Tu Bishvat ,Rosh HaShanah La'Ilanot,Amygdalus communis, Common Almond, שקד מצוי


Tu Bishvat ,Rosh HaShanah La'Ilanot,Amygdalus communis, Common Almond, שקד מצוי

Tu Bishvat ,Rosh HaShanah La'Ilanot,Amygdalus communis, Common Almond, שקד מצוי


Amygdalus communis, Common Almond, שקד מצוי

Amygdalus communis, Common Almond, שקד מצוי

Tu Bishvat (ט"ו בשבט), "The New Year For the Trees"
Rosh HaShanah La'Ilanot (ראש השנה לאילנות)

Tu B'Shvat begins sundown Tuesday evening, February 03, 2015 and ends at nightfall on Wednesday, February 04, 2015 (15th of Sh'vat, 5773)
  • Sun, 24 January 2016 (15th of Sh'vat, 5776)

Tu Bishvat is the Rosh HaShanah La'Ilanot (ראש השנה לאילנות) "new year of the trees", because by that date, "most of the rain has already fallen."
Winter has already passed its peak, and fresh new growth can begin.
Tu B'Shevat, the fifteenth of Shvat is mentioned for the first time in the Mishna (1st-2nd century) as one of the four New Years of the Jewish calendar (The Torah did not mention Tu B'Shevat).
There is a dispute as to the proper date for the holiday; Beit Shammai said the proper day was the first of Shevat; Beit Hillel said the proper day was the 15th of Shevat (tractate Rosh Hashana, folio 2b).
In 1908 the Jewish National Fund and Jewish education system, adopted the custom of school children and their teachers going out to the fields and mountains to plant saplings.
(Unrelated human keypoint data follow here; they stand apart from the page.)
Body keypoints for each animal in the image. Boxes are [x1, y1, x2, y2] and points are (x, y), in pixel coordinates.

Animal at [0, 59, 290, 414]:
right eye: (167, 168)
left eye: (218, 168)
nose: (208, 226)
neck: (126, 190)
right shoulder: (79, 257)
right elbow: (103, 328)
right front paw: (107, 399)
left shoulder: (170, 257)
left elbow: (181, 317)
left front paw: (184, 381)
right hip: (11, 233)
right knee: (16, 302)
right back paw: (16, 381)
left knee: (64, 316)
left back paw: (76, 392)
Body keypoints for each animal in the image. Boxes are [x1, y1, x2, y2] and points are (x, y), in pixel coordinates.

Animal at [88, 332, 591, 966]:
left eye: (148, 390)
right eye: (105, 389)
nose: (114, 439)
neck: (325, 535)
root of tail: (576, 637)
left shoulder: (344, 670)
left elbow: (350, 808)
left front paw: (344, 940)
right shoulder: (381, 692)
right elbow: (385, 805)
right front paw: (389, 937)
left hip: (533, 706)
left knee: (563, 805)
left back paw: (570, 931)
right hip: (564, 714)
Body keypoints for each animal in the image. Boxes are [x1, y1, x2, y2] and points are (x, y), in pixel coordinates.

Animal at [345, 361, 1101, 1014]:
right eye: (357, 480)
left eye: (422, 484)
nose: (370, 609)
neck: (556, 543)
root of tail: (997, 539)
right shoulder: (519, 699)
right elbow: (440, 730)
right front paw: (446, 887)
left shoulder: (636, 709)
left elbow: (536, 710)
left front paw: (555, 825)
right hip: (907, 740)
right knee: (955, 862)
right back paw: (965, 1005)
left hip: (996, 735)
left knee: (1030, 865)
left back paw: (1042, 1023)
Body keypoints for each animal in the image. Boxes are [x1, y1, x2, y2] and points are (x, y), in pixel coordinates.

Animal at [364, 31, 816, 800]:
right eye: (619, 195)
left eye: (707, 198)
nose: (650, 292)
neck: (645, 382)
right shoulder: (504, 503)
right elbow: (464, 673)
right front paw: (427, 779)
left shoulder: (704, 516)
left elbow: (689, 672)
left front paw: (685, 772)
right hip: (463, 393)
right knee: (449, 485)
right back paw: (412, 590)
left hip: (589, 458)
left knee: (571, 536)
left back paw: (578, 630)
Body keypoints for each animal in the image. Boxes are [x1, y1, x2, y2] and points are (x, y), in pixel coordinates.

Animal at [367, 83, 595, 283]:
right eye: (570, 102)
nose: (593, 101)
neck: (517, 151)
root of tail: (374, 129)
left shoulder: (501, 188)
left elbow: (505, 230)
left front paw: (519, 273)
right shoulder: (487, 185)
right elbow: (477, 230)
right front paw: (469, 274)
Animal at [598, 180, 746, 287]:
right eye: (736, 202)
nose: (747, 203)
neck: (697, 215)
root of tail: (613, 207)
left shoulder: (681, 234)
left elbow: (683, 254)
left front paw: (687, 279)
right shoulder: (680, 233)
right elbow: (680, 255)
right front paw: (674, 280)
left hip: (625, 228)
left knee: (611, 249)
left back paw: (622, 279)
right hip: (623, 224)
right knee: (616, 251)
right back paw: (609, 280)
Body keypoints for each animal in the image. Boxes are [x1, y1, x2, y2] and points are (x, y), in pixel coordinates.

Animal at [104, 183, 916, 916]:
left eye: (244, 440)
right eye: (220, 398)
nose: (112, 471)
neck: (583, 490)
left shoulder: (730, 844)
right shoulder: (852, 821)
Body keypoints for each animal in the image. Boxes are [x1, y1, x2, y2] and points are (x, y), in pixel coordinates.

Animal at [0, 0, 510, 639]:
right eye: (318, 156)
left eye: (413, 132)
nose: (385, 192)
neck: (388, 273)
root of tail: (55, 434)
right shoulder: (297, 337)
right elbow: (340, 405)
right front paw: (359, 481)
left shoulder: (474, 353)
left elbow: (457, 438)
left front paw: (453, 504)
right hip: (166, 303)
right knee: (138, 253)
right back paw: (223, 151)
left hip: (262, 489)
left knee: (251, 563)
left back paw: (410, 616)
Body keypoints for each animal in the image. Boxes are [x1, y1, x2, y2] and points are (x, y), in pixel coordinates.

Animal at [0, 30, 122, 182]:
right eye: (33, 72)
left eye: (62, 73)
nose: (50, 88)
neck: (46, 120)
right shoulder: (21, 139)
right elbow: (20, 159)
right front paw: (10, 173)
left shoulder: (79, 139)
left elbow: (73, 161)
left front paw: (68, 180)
The planting of trees was turned into a symbol of the participation of the individual in the national project of redemption.
Tu B'Shevat symbolizes the revival of nature and of the renewed ties between the Jewish people and its land.
Different institutions choose that day as their inauguration day:
The cornerstone of the Hebrew University in Jerusalem was laid in 1918;
The Technion in Haifa in 1925;
The Knesset - the Parliament of Israel in 1949.

It is a date used by farmers as a basis to calculate the annual yield of fruits, in order to know the amount of the tithe that the Bible requires.
Leviticus 27:30: 'Thus all the tithe of the land, of the seed of the land or of the fruit of the tree, is the LORD'S; it is holy to the LORD (a tithe -from Old English teogo?a "tenth").
It also determines the beginning and end of the first three and four years of the tree's growth, during which it is forbidden to eat fruit from the trees.

Jotham's Parable (Judges 9: 7-21, Hebrew: mashal, משל יותם), allegorical story against the monarchy, has become a children's tale and in recent years is told on Tu B'shvat.
Jotham, the youngest son of Gideon and the only one left living besides Abimelech, escapes to Mount Gerizim, near Shechem and tells what has come to be known as Jotham's Parable, the story of "the trees who went forth to anoint a king over them."
He is using the metaphor of the the jujube to ridicule his older brother, Abimelech, who has unjustly annointed himself king, surrounded himself with yes-men and murdered all his brothers except for Jotham.

The trees first appeal to the olive, 'Be our king.' the latter refuses to be a king, asking, 'Should I give up my oil, by which both gods and men are honored, to hold sway over the trees?'
The fig and the vine likewise turn down the crown.
Neither wants to cease producing the benefits with which it honors God and man: its sweetness and good fruit, or its wine; with perhaps surprising honesty, each plant claims that it cannot both nourish its people and enable them to honor God, and at the same time be a monarch.
"Finally all the trees said to the Jujube (Ziziphus spina-christi, Hebrew: Atad,אטד), 'Come and be our king.'
And the Jujube , with nothing to offer but its shadow, agrees to reign, but not without making a thinly-veiled threat: 'If you really want to anoint me king over you, come and take refuge in my shade; but if not, then let fire come out of the Jujube (Atad) and consume the cedars of Lebanon!' (Judg. 9:15).
The Jujube has no appealing shade, but is aggressive thorny and its wide spreading root-system is well-known for leaching all nourishments from the soil.
The olive, fig, vine and jujube in the parable stand for different kinds of people. The good fruits are symbols of good works.
The jujube is the type of someone who does not do good uses or only does them for show and for selfish gain. The olive, fig and vine are modest and wish only to serve, but selfishness loves to rule and to be served. Fire coming out of the jujube means the burning of selfish desires. The cedar which the fire destroys stands for rational understanding. Someone who is proud or angry cannot be wise.